In April 1981 Jessop's chartered survey ship Dammtor began searching for the wreck of the cruiser HMS Edinburgh in the Barents Sea in the Arctic Ocean of the coast of Russia. The ship had been sunk in battle in 1942 during the Second World War while carrying payment for military equipment from Murmansk in Russia to Scotland. His company, Jessop Marine, won the contract for the salvage rights to the wreck of Edinburgh because his methods, involving cutting machinery and divers, were deemed more appropriate for a war grave, compared to the explosives-oriented methods of other companies.

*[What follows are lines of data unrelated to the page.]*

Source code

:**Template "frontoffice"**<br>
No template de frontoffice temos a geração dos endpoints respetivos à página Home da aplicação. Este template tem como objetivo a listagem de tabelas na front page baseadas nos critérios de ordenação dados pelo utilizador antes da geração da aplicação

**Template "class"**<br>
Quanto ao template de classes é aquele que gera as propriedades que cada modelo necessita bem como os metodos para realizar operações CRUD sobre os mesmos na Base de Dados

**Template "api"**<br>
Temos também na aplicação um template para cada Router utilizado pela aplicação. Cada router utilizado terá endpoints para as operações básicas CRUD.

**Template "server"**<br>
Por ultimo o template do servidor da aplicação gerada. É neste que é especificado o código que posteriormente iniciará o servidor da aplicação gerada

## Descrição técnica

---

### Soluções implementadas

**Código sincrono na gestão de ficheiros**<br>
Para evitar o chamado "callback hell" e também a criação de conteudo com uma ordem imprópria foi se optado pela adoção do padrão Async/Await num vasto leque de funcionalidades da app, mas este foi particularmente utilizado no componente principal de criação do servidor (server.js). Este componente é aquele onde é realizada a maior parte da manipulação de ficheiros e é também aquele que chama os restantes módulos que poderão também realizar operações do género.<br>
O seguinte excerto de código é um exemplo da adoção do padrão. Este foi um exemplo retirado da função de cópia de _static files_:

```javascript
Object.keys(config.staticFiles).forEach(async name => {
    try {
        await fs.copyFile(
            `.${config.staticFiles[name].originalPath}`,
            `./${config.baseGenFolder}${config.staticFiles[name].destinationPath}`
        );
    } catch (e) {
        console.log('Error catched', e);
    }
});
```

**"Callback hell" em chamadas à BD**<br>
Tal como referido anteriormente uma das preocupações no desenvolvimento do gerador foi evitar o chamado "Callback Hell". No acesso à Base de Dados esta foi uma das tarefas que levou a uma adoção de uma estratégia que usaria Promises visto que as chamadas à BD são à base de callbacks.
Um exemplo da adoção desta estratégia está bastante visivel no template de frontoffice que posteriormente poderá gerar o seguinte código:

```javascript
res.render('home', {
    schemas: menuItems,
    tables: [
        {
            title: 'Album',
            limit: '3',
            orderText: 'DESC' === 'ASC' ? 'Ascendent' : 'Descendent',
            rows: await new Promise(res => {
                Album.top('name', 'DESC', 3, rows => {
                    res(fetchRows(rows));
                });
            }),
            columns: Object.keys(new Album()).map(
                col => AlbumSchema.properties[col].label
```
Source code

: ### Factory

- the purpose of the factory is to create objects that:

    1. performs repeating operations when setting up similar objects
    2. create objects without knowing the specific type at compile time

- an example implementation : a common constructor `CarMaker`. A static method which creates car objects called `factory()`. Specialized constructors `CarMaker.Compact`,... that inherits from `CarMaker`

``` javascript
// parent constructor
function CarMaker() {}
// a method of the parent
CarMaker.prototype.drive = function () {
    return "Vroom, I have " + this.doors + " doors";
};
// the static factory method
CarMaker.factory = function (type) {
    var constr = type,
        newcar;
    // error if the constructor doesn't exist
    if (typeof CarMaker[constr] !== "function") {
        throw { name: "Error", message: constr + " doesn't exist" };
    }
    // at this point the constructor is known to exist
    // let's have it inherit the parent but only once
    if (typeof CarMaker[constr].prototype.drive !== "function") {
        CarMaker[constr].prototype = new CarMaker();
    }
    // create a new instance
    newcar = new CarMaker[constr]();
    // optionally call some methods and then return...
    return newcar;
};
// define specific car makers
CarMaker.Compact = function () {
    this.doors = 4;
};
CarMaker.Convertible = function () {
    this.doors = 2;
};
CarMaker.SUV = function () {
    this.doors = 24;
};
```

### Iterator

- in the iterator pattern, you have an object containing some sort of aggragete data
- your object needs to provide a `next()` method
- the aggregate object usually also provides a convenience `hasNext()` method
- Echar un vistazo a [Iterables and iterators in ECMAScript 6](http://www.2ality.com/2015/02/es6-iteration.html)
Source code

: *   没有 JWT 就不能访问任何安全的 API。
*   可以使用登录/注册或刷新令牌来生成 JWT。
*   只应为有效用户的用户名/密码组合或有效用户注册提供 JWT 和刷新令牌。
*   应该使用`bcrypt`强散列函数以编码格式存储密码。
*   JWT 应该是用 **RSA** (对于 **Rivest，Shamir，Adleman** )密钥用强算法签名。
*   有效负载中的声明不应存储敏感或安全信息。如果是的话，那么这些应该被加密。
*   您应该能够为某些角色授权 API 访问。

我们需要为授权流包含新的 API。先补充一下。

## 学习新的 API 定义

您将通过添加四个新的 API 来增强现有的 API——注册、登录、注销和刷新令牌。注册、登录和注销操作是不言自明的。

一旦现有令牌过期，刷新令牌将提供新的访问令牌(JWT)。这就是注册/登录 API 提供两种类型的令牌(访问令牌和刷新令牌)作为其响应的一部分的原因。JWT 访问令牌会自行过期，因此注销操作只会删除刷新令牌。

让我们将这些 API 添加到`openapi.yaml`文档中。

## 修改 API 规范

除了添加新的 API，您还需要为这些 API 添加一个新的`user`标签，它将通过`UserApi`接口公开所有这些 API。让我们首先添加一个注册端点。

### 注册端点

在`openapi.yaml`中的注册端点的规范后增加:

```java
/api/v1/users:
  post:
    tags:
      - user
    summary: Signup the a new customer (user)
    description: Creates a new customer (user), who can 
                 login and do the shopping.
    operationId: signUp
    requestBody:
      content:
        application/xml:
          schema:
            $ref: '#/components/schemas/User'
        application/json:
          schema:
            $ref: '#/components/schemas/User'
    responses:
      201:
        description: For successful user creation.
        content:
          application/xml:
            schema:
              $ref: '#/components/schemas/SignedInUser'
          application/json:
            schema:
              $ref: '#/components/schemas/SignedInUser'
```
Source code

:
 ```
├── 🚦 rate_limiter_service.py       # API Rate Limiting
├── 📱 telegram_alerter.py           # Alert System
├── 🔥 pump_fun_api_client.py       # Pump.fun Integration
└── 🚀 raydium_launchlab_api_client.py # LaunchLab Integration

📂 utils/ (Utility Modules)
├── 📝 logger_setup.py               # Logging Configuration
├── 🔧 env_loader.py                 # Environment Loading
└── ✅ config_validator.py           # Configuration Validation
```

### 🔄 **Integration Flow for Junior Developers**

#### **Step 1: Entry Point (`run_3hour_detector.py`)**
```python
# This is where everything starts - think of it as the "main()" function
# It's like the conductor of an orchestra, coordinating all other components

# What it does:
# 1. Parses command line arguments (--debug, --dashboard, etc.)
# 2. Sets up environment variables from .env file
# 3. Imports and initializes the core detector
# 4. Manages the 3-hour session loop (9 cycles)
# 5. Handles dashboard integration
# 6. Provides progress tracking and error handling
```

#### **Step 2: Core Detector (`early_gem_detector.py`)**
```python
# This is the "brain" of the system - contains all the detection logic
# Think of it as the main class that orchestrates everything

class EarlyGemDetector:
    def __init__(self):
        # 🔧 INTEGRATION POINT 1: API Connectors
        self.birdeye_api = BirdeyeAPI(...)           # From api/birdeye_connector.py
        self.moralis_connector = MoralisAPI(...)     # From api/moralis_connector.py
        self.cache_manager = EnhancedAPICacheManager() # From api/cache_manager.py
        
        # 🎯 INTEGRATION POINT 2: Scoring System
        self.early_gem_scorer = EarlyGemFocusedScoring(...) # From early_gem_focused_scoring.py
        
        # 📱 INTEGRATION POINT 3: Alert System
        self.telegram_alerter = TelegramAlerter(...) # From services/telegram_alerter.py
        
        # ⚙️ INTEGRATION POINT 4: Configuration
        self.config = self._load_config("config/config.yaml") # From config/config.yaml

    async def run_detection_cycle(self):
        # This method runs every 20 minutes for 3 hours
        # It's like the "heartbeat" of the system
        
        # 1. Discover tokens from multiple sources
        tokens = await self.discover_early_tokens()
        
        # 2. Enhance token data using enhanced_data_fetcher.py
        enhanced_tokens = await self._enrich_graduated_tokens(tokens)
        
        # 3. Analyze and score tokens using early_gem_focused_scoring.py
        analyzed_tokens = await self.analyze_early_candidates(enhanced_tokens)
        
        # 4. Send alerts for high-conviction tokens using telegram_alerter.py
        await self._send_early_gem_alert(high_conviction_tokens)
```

In late April 1981, the survey ship discovered the wrecks location at an approximate position of 72.00°N, 35.00°E, at a depth of 245 m within ten days of the start of the operation. Using specialist camera equipment, the Dammtor took detailed film of the Edinburgh, which allowed Jessop and his divers to plan the salvage operation.

Later that year, on 30 August, the dive-support vessel Stephaniturm had arrived at the site, and salvage operations began. By mid-September of that year Jessop's team was able to salvage from the wreck over $100,000,000 in Russian gold bullion—431 bars out of 465.

His autobiography Goldfinder written in 2001 tells the story of Jessop's life and the salvage of such underwater treasures as HMS Edinburgh.

Jessop's son Graham was also a successful deep-sea salvage diver.

===Death===
Jessop died in France on 22 May 2010, aged 77.